Wednesday 4 May 2016

Final thoughts

I woke early, showered and discarded all the empty containers of toiletries. Breakfast featured sausages, the first accommodation in Sri Lanka that offered it, along with eggs, toast, butter, fresh fruit and tea.


The tuk-tuk driver who had shrewdly booked me for the trip to the airport was waiting outside ahead of time, so we set off and I reached the airport with time to spare. Spotting an exchange booth, I changed the remaining LKR to €. Even leaving Sri Lanka was a hassle: first I was delayed at the check-in counter behind a family with heaps of luggage, then at emigration the official left his booth to attend to another case, leaving a dangling queue for a while.


The flight to KL was uneventful. I got a tandoori wrap for lunch again. At KLIA2 I checked into the Sama Sama 2 transit hotel to get a few hours nap before the overnight flight home. It is just like a normal hotel but with higher rates as it can be rented for a minimum of 6 hours, and saves entering Malaysia. A couple of hours before the onward flight I had a snack at the food court just outside the hotel.


Sri Lanka climate is hot and humid on the coast, and fortunately cooler in hill country. I don't like hot and humid weather and find it hard to enjoy the surroundings when sweaty. I’m also not fond of sunbathing, or seabathing for that matter. Some of the European visitors may be escaping northern hemisphere winter, but even if I were, I don’t feel the need to go to the other extreme.


The people were generally friendly. Most of the time I was taken for mainland Chinese. This is a change from the past when I was taken for a Japanese. I saw quite a few Chinese couples or families. Some shops in Galle had Chinese signs. It’s a sign that the mainland Chinese are venturing further out into the world. Russian signs show that they also have been coming here to escape winter. Most people understand a bit of English, especially numbers, many can make a basic conversation.
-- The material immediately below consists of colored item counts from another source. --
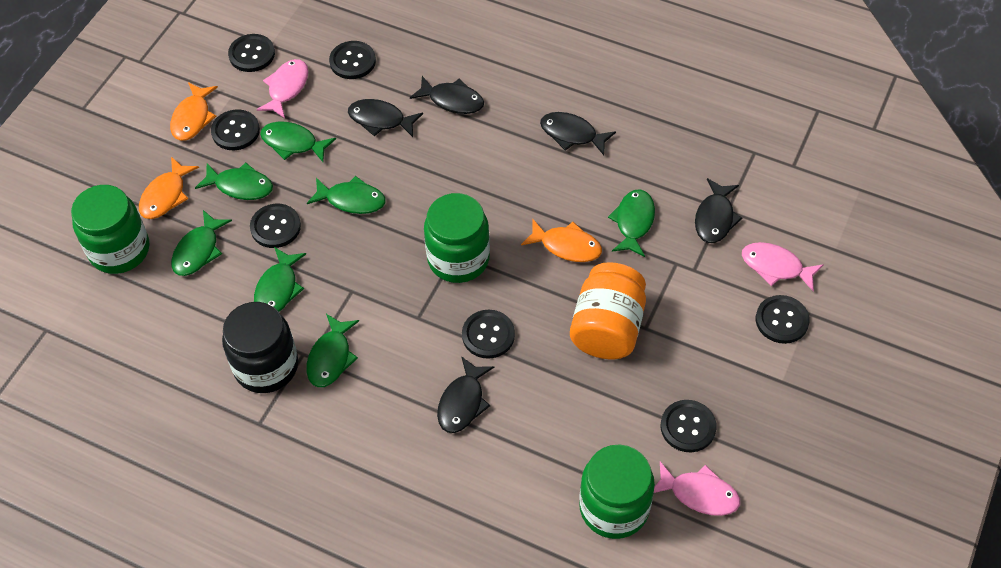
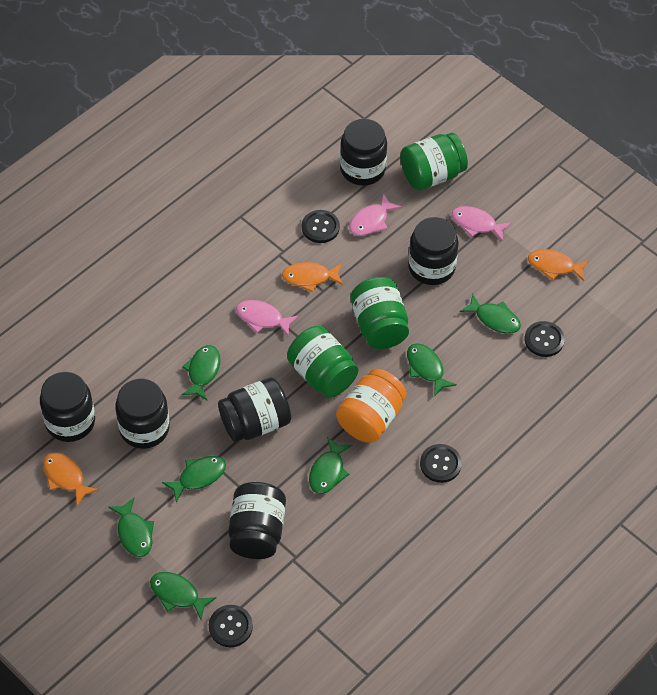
black button: 7 -> 4
black fish: 5 -> 0
black jar: 1 -> 6

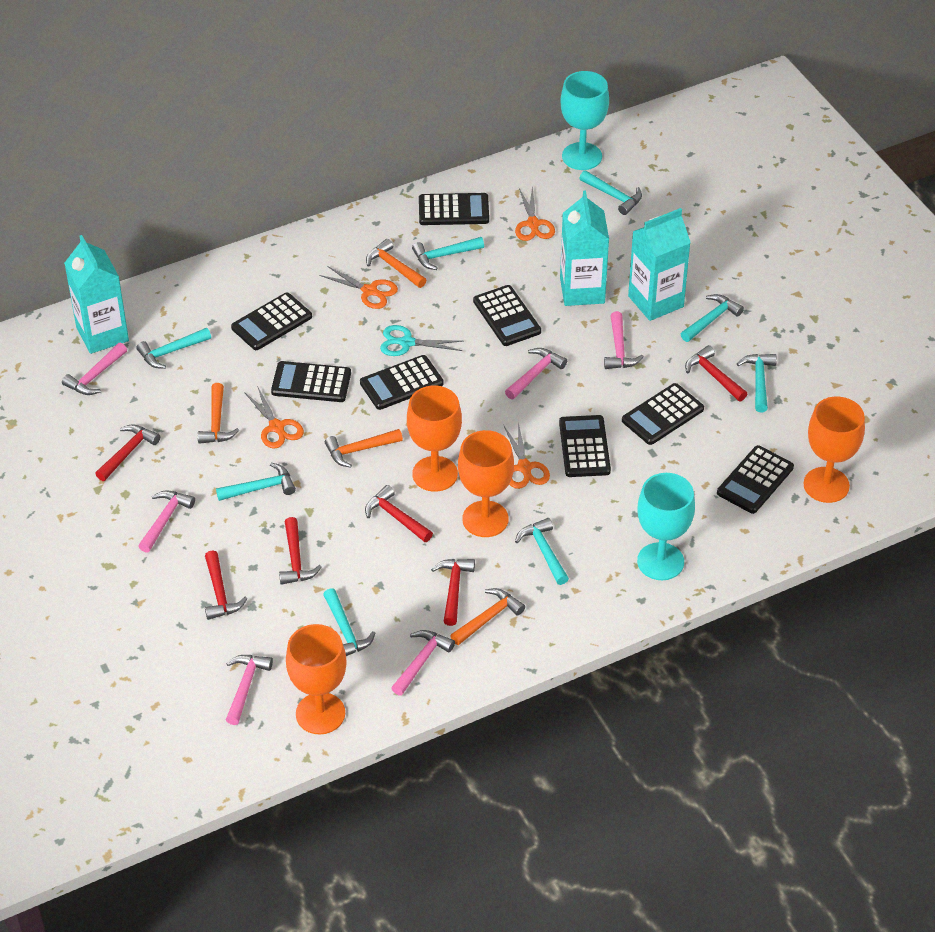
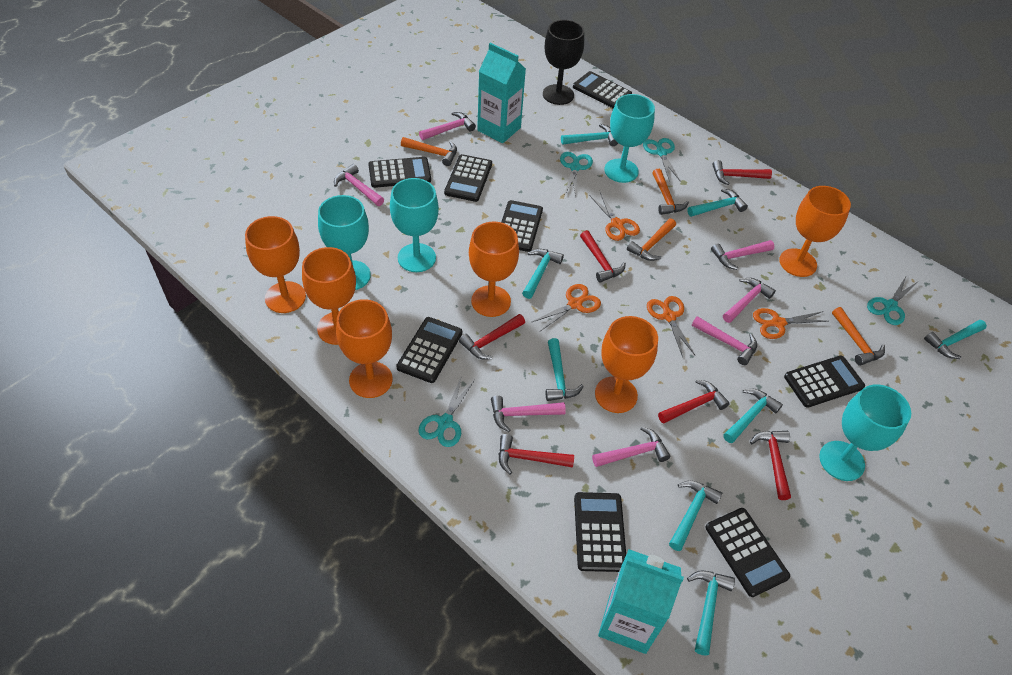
black goblet: 0 -> 1
orange goblet: 4 -> 6
pink hammer: 6 -> 7
turquoise carton: 3 -> 2
turquoise goblet: 2 -> 4
turquoise scissors: 1 -> 4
The greatest deficiency in transportation was the lack of good information on routes, schedules, and prices. I often had to consult several search result pages to find an answer. Next was the lack of an established backpacker transport network. You have to hire your own driver, or join the locals on the public transport system. Connections can be dicey, and I wish I had done a bit more planning. Their railway system is quaint, but works after a fashion. Buses are dirt-cheap but take ages to get anywhere due to traffic, and picking up and dropping off passengers frequently. Walking isn’t pleasant for more than a couple of km due to the lack of good footpaths, obstacles and uneven surfaces. Not to mention the climate, again. Riding tuk-tuks wasn’t exorbitant, but the cost of the trips add up. The need to bargain and be wary of overcharging due to lack of an official fare structure got tiresome.


I hated how the Sri Lankans toss rubbish everywhere. It not only degrades the environment but also spoils the beauty of the landscape. Not to mention encouraging crows, mosquitoes and other pests.


Sri Lanka sights were underwhelming to me, partly due to the messiness of the surroundings. It’s hard to get to most places under one’s own steam. Joining a tour is a good idea. But these seem to be not as organised as, say in Thailand. Many of the offerings such as whale and elephant watching I have done already. I prefer the crisp atmosphere of alpine peaks or dry Mediterranean air to the hazy air of tropical Sri Lanka. But looking at the photos, they seem more vivid and colourful now than at the time. Perhaps scenes look better in retrospect, especially when comfortable.